A população economicamente ativa do mundo pulou de 1,38 bilhão, em 1960, para 2,37 bilhões, em 1990. Cresceu o número de seres humanos capazes de trabalhar, mas a nova ordem mundial os circunscreve a espaços precisos e lhes redefine as funções (ou as não-funções, como no caso dos desempregados e dos empregos instáveis).
A população mundial empregada por atividade modificou-se radicalmente ao longo dos últimos 20 anos. O setor agrícola e a pesca caíram de 22%, em 1970, para 12%, em 1990, as manufaturas, de 25% para 22%, mas o setor terciário (comércio, transporte, bancos e serviços) passou de 42% a 56%. Nos países em via de desenvolvimento, o setor terciário cresceu de 40%, em 1970, para 57%, em 1990, e a agricultura e a pesca caíram de 30% para 15% (2).
Cada vez mais trabalhadores são desviados para atividades de alta produtividade. O sistema age, assim, como uma espécie de megapatrão, para quem o mercado planetário não seria mais que uma empresa única, administrada de maneira "moderna".
Mas a "modernidade" neoliberal parece mais próxima da infância bestial do capitalismo que da "racionalidade" utópica. De fato, a produção capitalista continua a fazer apelo ao trabalho infantil. Existem mais de 1,15 bilhão de crianças no mundo. Pelo menos 100 milhões vivem nas ruas e 200 milhões trabalham -e serão, segundo as previsões, mais de 400 milhões no ano 2000. Somente na Ásia, seriam 146 milhões nas fábricas. E, no norte, também, centenas de milhares de crianças trabalham para complementar a renda familiar ou para sobreviver. Da mesma forma, muitas crianças são empregadas nas indústrias do prazer: segundo as Nações Unidas, a cada ano, 1 milhão de crianças é lançado no comércio sexual.

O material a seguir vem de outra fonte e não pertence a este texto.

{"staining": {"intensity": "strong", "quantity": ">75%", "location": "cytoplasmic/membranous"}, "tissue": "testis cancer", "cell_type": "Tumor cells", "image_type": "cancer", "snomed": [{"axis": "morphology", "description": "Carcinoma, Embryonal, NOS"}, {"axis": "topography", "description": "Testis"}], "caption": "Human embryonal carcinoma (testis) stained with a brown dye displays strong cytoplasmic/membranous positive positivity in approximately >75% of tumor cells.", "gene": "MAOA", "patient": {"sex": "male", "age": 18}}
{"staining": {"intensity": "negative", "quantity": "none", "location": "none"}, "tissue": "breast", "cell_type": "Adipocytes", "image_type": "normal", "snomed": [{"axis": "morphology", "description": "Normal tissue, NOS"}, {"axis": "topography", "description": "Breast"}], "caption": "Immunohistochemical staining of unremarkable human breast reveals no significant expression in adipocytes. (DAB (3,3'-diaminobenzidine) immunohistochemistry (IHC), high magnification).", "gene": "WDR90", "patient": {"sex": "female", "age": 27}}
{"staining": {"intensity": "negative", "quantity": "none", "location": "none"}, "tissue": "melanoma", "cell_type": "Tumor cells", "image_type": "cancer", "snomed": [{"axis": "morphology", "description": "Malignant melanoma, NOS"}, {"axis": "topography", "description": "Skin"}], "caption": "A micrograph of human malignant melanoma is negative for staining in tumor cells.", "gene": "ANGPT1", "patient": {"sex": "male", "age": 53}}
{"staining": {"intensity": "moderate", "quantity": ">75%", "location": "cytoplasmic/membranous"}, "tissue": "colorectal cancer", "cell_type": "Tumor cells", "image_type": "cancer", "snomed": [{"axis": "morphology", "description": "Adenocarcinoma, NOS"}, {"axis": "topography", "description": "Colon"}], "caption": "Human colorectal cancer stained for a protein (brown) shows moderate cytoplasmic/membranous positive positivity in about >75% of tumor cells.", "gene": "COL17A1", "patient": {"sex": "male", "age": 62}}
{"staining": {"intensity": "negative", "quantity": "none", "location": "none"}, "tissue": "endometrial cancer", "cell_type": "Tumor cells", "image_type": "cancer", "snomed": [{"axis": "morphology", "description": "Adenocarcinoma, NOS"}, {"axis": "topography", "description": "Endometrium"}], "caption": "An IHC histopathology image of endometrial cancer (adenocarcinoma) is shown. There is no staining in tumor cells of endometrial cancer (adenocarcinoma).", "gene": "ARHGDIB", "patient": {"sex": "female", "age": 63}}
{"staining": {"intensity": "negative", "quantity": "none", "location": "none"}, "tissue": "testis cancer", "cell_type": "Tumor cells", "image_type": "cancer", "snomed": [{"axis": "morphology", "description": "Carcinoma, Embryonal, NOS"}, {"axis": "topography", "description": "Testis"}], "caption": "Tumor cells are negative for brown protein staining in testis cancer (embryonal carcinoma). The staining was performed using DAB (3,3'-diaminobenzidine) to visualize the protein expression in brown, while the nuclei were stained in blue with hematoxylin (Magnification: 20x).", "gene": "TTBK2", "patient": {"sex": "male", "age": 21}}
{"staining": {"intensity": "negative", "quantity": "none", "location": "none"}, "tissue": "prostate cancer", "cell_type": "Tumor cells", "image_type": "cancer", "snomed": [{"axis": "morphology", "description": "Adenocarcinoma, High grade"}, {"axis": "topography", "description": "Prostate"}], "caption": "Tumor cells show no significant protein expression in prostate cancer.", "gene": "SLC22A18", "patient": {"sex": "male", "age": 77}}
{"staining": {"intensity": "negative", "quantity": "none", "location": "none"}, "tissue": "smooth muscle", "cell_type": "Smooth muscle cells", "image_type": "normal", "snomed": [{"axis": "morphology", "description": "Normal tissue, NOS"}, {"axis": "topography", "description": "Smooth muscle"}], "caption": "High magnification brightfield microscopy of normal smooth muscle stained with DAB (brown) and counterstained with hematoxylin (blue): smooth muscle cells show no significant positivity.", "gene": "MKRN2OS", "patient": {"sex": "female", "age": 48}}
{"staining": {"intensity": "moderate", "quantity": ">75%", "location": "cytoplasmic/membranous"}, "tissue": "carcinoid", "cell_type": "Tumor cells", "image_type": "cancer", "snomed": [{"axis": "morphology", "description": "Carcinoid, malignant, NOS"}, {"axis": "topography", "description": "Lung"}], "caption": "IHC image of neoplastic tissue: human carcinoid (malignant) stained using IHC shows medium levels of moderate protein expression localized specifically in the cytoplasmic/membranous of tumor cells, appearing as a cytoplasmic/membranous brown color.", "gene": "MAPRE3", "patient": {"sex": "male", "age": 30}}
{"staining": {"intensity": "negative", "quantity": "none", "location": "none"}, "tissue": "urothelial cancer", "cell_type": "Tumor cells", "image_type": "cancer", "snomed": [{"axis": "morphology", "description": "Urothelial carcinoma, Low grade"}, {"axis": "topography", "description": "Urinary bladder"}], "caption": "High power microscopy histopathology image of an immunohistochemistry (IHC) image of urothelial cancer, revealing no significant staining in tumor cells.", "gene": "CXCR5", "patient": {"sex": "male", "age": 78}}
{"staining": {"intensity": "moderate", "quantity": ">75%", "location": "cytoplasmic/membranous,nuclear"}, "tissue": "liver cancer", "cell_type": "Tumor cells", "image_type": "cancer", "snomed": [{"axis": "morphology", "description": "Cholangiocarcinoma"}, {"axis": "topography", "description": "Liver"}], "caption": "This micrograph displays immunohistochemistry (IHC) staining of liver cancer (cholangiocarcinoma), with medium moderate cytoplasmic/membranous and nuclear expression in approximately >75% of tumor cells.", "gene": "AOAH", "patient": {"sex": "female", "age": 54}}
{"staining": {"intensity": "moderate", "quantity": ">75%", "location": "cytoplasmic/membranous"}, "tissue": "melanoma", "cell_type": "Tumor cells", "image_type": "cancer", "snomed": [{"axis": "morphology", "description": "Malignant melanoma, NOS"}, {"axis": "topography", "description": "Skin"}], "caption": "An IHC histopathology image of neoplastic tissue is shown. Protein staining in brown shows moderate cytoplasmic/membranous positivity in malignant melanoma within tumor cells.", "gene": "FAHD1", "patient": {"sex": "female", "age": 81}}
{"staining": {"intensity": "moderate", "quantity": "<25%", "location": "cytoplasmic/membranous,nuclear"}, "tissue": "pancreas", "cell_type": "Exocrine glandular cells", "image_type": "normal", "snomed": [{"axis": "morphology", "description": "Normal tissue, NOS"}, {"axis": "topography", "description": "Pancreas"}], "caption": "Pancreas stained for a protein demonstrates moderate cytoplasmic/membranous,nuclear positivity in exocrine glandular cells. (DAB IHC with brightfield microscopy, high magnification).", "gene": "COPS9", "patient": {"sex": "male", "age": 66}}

O desemprego e o emprego instável de milhões de trabalhadores no mundo -eis uma realidade que não parece prestes a desaparecer. Nos países da Organização de Cooperação e de Desenvolvimento Econômicos (OCDE), o desemprego passou de 3,8%, em 1966, a 6,3%, em 1990; na Europa, ele passou de 2,2% a 6,4%.
O mercado mundializado destrói as pequenas e médias empresas. Com o desaparecimento dos mercados locais e regionais, estes, sem proteção, são incapazes de suportar a concorrência dos gigantes multinacionais. Milhões de trabalhadores se vêem, assim, desempregados. Absurdo neoliberal: longe de criar empregos, o aumento da produção os destrói -a ONU fala de "crescimento sem emprego".
Mas o pesadelo não pára aí. Os trabalhadores devem aceitar a instabilidade no emprego. Uma instabilidade maior, jornadas de trabalho mais longas e salários mais baixos. Tais são as consequências da mundialização e da explosão do setor de serviços.
Tudo isso produz um excedente específico: seres humanos em demasia, inúteis à nova ordem mundial, porque não produzem mais, não consomem mais e não tomam mais empréstimos nos bancos. Em resumo: eles são descartáveis. A cada dia, os mercados financeiros impõem suas leis aos Estados e aos grupos de Estados. Eles redistribuem os habitantes. E, no final, acabam por constatar que ainda existe gente em demasia.
Eis aí, portanto, uma figura que se assemelha ao triângulo: a representação da pirâmide de exploração mundial.